WHAT YOU WILL DO = Your task is to transcribe the lines from the start of the data below through the line containing "(36 B.SilkS user)", inclusive, exactly as they stand and without the pictures.

TASK INPUTS =
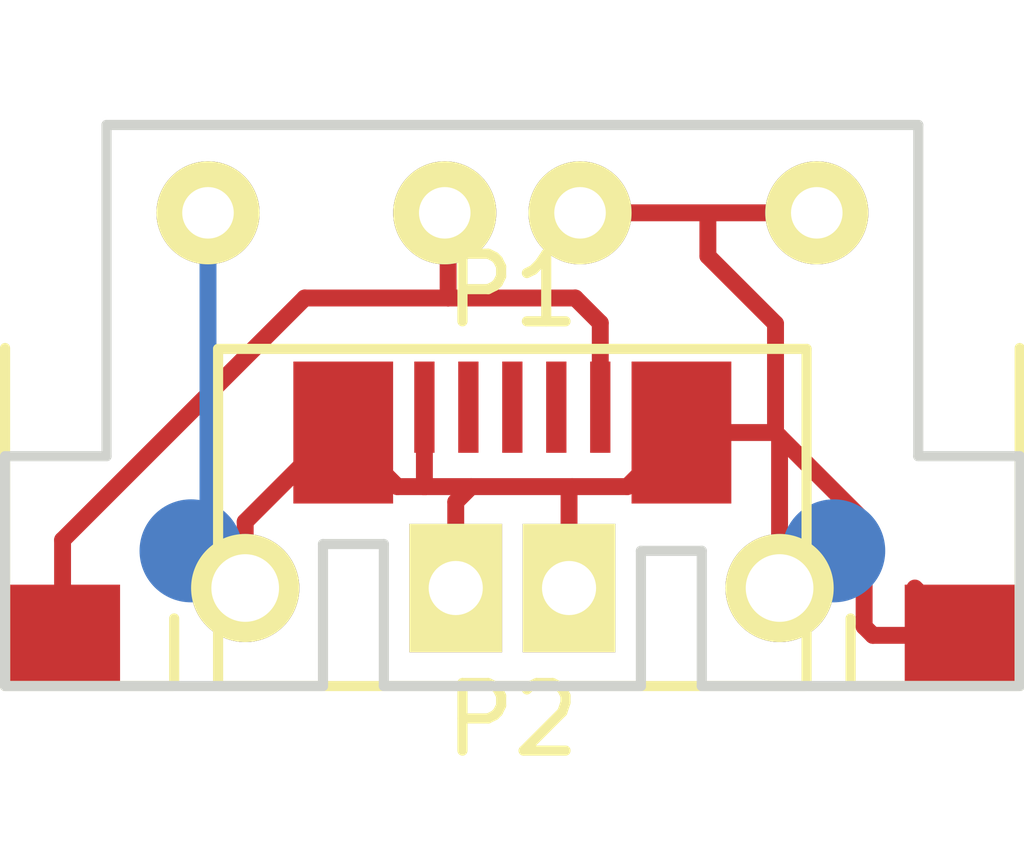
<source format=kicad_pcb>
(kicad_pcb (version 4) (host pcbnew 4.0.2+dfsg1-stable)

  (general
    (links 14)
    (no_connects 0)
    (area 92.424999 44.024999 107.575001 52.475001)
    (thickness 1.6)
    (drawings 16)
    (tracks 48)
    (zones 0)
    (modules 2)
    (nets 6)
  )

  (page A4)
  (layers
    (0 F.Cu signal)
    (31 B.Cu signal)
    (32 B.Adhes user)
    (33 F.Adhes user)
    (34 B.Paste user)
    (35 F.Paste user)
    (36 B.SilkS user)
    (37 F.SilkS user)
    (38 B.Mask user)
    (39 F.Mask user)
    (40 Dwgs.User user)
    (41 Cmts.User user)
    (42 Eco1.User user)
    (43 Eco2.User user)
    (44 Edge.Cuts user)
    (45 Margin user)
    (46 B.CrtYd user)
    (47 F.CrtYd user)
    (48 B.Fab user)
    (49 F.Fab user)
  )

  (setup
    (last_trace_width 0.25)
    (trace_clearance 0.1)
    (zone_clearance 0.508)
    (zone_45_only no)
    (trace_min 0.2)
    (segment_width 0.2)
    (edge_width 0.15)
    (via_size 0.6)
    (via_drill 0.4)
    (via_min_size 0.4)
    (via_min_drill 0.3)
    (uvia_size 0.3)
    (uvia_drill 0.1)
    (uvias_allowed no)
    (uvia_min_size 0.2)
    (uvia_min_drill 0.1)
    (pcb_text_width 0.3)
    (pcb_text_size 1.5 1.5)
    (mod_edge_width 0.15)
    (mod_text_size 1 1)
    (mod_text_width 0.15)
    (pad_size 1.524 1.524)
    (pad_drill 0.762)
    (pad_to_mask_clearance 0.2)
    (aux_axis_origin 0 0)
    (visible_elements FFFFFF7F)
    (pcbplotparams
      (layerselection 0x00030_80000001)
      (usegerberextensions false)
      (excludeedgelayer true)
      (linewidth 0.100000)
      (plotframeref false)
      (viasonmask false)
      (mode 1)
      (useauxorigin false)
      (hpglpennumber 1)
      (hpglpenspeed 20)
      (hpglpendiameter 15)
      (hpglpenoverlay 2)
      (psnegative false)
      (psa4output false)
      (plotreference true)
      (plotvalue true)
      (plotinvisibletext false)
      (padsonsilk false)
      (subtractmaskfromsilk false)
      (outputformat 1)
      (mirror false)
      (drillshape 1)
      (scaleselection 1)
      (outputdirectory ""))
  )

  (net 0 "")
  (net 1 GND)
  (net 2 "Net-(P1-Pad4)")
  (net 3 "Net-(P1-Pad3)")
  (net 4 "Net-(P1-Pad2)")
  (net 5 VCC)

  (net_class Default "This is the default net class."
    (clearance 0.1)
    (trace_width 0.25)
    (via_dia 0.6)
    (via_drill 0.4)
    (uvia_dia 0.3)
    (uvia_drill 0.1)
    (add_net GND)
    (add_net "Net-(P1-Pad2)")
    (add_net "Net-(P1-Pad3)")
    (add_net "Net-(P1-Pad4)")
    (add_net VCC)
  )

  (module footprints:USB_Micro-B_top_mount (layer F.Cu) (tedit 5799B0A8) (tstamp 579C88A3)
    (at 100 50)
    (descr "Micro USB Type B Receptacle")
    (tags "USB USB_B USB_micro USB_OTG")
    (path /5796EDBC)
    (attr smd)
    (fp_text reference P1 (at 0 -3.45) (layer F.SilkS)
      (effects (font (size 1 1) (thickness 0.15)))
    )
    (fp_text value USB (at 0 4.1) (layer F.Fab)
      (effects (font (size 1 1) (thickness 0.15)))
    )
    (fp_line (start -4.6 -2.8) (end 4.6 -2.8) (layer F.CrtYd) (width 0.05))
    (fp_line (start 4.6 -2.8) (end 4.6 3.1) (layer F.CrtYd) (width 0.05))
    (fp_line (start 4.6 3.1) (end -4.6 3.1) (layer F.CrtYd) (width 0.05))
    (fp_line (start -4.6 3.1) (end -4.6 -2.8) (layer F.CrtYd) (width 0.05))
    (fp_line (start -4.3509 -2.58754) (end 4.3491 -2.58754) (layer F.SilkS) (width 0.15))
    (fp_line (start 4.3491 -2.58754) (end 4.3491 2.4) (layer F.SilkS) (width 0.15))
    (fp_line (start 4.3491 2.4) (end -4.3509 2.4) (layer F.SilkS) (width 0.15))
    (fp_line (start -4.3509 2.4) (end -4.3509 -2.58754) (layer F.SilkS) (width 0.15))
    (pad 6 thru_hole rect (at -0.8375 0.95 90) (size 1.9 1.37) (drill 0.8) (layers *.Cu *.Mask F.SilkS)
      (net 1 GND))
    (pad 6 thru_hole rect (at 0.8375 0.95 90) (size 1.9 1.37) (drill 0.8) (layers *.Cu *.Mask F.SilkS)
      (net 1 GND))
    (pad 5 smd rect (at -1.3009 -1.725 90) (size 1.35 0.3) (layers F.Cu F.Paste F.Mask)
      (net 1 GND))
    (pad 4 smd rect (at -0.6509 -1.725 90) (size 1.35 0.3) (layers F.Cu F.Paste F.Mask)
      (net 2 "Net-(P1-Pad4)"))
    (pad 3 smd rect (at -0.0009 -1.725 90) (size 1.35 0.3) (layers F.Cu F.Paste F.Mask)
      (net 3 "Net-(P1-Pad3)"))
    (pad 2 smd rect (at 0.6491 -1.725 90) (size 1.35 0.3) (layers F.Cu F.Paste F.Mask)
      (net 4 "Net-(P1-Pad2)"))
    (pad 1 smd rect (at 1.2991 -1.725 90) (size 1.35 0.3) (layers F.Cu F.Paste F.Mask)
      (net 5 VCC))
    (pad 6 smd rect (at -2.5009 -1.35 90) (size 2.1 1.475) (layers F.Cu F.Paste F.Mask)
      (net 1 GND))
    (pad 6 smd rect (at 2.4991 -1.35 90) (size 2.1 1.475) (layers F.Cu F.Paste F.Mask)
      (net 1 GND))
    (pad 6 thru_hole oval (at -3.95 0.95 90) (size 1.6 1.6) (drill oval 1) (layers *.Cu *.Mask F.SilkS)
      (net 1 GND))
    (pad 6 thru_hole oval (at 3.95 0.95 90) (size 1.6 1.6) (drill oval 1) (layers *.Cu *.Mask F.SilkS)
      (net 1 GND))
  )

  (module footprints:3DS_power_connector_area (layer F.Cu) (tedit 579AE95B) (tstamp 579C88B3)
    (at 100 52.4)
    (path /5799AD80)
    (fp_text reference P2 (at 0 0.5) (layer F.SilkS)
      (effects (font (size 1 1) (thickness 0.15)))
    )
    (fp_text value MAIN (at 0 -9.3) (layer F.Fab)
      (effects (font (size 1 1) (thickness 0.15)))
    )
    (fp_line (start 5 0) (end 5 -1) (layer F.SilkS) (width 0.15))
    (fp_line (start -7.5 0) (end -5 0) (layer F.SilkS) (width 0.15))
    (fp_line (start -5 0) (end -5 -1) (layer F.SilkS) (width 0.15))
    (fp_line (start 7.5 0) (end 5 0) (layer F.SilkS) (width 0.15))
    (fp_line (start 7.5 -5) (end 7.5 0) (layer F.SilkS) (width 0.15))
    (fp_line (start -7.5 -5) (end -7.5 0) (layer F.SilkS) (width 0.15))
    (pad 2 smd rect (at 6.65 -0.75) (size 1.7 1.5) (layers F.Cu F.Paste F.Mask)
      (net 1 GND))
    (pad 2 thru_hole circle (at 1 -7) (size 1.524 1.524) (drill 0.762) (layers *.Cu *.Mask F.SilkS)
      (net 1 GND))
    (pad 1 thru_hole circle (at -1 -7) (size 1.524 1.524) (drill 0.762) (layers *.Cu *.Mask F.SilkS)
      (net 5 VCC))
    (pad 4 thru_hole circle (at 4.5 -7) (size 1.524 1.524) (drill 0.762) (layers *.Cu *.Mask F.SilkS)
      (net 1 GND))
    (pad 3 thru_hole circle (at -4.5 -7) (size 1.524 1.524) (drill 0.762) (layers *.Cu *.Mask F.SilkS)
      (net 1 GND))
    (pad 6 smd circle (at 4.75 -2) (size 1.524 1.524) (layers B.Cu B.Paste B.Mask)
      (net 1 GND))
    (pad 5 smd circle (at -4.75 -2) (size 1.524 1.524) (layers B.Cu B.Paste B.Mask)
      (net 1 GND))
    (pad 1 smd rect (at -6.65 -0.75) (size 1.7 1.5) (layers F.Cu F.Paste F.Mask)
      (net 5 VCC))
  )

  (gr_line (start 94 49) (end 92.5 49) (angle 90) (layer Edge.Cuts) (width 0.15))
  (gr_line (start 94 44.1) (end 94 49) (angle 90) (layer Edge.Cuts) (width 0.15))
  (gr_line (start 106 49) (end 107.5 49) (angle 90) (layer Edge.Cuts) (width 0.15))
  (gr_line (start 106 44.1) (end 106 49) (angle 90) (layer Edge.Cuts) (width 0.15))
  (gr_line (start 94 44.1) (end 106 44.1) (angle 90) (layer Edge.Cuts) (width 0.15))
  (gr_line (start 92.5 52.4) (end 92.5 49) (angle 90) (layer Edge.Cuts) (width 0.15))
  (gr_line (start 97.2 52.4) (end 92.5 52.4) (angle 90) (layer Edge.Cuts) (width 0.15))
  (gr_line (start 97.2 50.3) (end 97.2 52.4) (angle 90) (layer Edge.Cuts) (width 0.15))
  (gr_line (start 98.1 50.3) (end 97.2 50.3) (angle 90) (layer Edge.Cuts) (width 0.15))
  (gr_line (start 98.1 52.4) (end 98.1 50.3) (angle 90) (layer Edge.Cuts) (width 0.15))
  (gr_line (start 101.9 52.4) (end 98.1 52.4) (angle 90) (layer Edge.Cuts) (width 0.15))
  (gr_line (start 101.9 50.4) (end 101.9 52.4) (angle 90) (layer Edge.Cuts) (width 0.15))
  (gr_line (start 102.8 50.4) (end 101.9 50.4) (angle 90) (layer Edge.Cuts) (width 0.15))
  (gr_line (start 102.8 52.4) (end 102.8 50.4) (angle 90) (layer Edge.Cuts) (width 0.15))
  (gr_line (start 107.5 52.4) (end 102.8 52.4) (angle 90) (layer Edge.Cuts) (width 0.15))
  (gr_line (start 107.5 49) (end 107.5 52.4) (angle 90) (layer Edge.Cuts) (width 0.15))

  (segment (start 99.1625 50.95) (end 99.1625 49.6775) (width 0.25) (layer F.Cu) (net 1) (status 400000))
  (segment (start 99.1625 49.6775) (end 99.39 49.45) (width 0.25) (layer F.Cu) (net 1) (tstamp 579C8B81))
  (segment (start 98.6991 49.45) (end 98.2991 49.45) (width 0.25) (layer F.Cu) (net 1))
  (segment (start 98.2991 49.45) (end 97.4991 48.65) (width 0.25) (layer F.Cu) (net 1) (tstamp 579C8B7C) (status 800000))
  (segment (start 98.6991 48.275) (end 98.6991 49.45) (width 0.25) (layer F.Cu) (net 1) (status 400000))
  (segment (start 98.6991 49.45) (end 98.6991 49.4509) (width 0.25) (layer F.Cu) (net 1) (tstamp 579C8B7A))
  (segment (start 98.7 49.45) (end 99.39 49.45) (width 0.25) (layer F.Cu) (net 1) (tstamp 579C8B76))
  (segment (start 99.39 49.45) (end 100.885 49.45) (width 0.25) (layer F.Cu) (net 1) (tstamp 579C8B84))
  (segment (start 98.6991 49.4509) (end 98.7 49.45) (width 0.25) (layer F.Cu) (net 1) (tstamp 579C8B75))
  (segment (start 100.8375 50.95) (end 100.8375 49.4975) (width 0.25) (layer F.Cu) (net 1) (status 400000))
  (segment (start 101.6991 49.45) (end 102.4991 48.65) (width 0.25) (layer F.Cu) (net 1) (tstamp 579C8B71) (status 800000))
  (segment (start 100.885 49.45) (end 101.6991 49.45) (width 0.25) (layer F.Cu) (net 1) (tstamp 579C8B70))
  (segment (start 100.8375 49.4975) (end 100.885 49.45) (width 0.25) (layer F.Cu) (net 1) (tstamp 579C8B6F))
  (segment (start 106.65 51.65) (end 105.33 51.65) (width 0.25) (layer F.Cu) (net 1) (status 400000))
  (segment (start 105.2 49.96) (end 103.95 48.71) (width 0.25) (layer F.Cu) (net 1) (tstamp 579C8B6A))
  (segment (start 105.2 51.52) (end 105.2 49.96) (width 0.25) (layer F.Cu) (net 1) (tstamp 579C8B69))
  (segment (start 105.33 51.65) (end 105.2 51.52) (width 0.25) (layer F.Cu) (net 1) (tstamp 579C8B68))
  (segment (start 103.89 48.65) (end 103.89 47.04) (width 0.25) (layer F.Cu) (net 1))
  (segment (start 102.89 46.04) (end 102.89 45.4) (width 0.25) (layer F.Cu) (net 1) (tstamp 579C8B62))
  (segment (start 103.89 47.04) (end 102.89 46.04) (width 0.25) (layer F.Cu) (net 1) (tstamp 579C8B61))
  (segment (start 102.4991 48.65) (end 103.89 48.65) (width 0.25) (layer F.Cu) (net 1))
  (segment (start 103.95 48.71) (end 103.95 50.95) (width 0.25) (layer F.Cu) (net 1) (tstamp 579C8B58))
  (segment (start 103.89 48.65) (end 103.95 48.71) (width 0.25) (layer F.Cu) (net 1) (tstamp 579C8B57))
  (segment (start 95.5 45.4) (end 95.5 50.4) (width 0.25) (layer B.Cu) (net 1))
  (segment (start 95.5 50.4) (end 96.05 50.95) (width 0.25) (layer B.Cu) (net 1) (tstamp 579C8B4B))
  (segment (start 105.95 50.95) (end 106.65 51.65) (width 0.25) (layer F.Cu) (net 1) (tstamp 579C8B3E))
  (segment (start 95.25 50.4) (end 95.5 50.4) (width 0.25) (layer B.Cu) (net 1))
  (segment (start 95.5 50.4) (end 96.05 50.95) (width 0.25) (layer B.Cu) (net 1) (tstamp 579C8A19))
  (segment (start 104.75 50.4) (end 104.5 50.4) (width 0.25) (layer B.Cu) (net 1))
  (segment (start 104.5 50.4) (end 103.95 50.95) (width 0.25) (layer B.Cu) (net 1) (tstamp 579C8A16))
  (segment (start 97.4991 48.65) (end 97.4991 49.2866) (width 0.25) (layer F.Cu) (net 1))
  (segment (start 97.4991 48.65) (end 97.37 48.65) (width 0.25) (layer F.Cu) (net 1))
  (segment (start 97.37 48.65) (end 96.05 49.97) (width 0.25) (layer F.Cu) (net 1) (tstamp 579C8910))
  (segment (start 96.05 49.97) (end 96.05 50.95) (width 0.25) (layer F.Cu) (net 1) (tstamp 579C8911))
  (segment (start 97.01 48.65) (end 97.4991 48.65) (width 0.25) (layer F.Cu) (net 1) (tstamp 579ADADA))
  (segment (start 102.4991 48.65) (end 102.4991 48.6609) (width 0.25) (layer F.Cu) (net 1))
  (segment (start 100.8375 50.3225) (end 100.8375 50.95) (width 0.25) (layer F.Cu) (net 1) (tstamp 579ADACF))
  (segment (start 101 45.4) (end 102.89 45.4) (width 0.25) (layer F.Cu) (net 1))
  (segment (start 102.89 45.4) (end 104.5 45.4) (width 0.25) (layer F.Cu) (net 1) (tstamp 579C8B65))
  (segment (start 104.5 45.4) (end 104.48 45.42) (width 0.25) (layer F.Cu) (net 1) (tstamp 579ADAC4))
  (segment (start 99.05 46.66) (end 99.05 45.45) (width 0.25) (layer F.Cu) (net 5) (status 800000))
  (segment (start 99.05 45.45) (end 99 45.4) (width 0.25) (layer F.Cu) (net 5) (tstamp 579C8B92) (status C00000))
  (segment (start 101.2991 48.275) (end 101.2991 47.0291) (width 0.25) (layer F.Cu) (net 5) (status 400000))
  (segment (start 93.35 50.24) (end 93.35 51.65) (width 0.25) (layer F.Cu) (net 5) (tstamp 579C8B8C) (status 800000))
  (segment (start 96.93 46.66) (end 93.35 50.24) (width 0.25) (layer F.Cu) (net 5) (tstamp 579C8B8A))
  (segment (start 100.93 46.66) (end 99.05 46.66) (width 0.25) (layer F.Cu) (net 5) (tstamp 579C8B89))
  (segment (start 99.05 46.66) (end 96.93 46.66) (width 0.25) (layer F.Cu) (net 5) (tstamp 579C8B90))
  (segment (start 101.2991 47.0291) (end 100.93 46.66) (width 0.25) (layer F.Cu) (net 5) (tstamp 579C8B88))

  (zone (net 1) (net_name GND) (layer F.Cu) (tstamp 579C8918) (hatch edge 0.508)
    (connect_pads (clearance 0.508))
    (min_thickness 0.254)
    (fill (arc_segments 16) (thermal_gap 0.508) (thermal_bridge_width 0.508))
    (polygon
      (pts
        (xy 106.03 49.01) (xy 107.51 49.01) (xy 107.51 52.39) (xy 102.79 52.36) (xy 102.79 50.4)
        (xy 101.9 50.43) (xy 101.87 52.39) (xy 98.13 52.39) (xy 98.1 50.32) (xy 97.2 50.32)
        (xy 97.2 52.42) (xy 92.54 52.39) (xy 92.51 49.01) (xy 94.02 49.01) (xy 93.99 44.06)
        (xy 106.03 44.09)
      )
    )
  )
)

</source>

EXERCISE ANSWER =
<source format=kicad_pcb>
(kicad_pcb (version 4) (host pcbnew 4.0.2+dfsg1-stable)

  (general
    (links 14)
    (no_connects 0)
    (area 92.424999 44.024999 107.575001 52.475001)
    (thickness 1.6)
    (drawings 16)
    (tracks 48)
    (zones 0)
    (modules 2)
    (nets 6)
  )

  (page A4)
  (layers
    (0 F.Cu signal)
    (31 B.Cu signal)
    (32 B.Adhes user)
    (33 F.Adhes user)
    (34 B.Paste user)
    (35 F.Paste user)
    (36 B.SilkS user)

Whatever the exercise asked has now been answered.